> [What you need to do]
The line containing "5. Effectiveness and" and every line after it, through the last line of the records, are to be transcribed exactly, and nothing else.

---+---

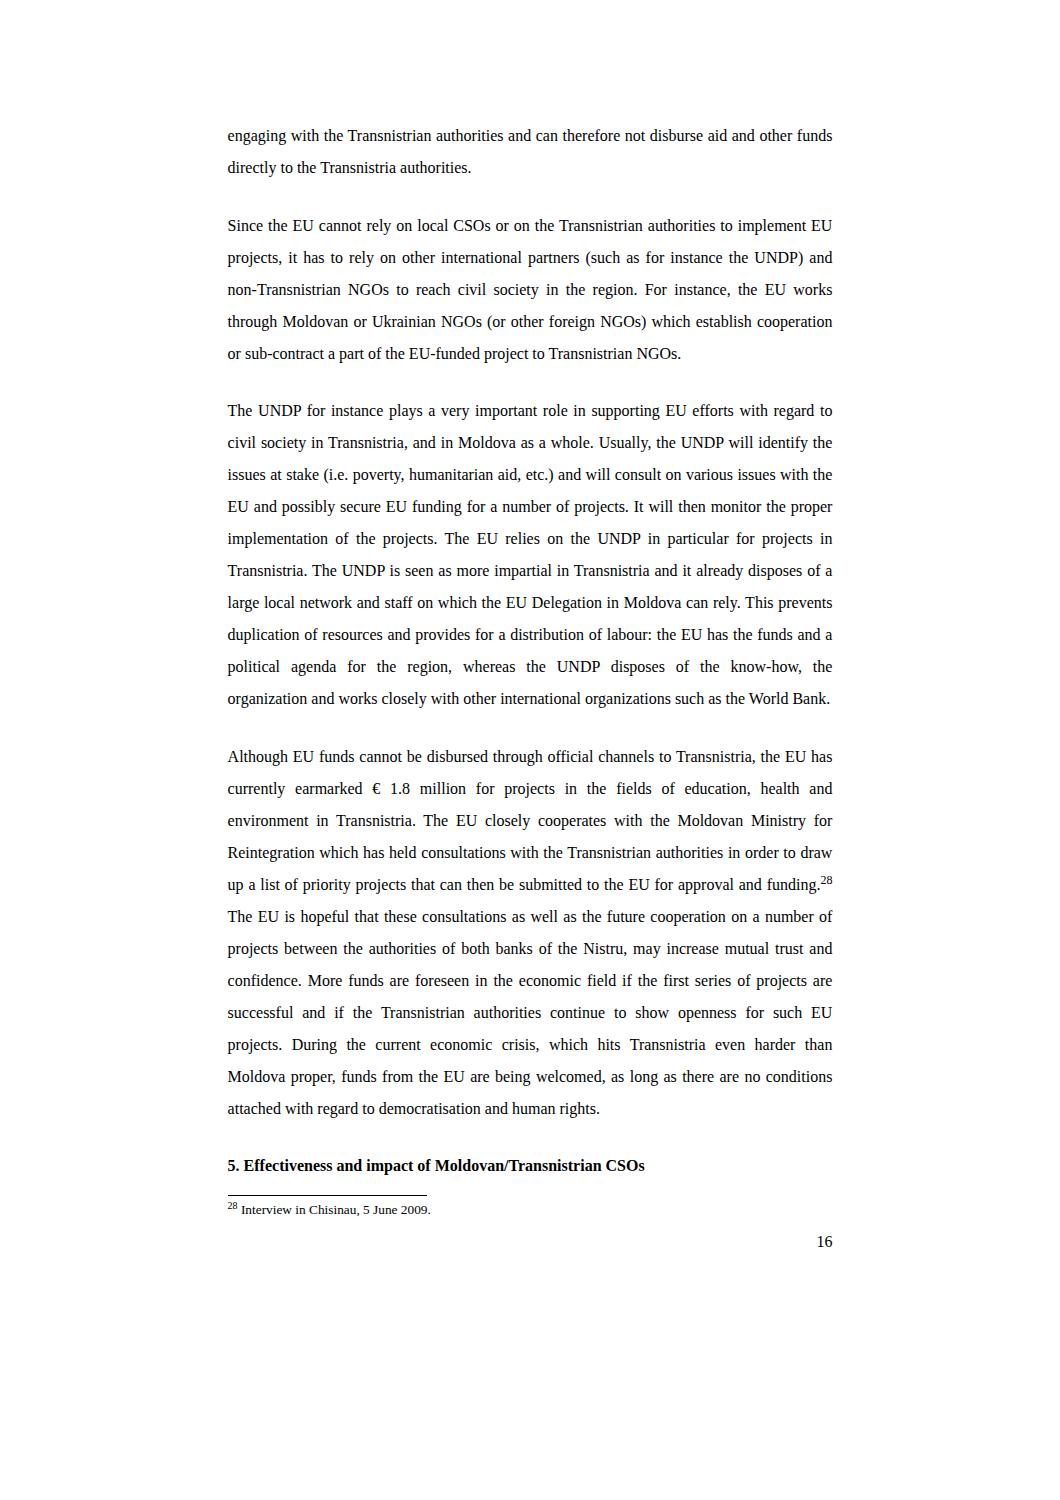engaging with the Transnistrian authorities and can therefore not disburse aid and other funds directly to the Transnistria authorities.
Since the EU cannot rely on local CSOs or on the Transnistrian authorities to implement EU projects, it has to rely on other international partners (such as for instance the UNDP) and non-Transnistrian NGOs to reach civil society in the region. For instance, the EU works through Moldovan or Ukrainian NGOs (or other foreign NGOs) which establish cooperation or sub-contract a part of the EU-funded project to Transnistrian NGOs.
The UNDP for instance plays a very important role in supporting EU efforts with regard to civil society in Transnistria, and in Moldova as a whole. Usually, the UNDP will identify the issues at stake (i.e. poverty, humanitarian aid, etc.) and will consult on various issues with the EU and possibly secure EU funding for a number of projects. It will then monitor the proper implementation of the projects. The EU relies on the UNDP in particular for projects in Transnistria. The UNDP is seen as more impartial in Transnistria and it already disposes of a large local network and staff on which the EU Delegation in Moldova can rely. This prevents duplication of resources and provides for a distribution of labour: the EU has the funds and a political agenda for the region, whereas the UNDP disposes of the know-how, the organization and works closely with other international organizations such as the World Bank.
Although EU funds cannot be disbursed through official channels to Transnistria, the EU has currently earmarked € 1.8 million for projects in the fields of education, health and environment in Transnistria. The EU closely cooperates with the Moldovan Ministry for Reintegration which has held consultations with the Transnistrian authorities in order to draw up a list of priority projects that can then be submitted to the EU for approval and funding.28 The EU is hopeful that these consultations as well as the future cooperation on a number of projects between the authorities of both banks of the Nistru, may increase mutual trust and confidence. More funds are foreseen in the economic field if the first series of projects are successful and if the Transnistrian authorities continue to show openness for such EU projects. During the current economic crisis, which hits Transnistria even harder than Moldova proper, funds from the EU are being welcomed, as long as there are no conditions attached with regard to democratisation and human rights.
5. Effectiveness and impact of Moldovan/Transnistrian CSOs
28 Interview in Chisinau, 5 June 2009.
16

---+---

> [Solution to this exercise]
5. Effectiveness and impact of Moldovan/Transnistrian CSOs
28 Interview in Chisinau, 5 June 2009.
16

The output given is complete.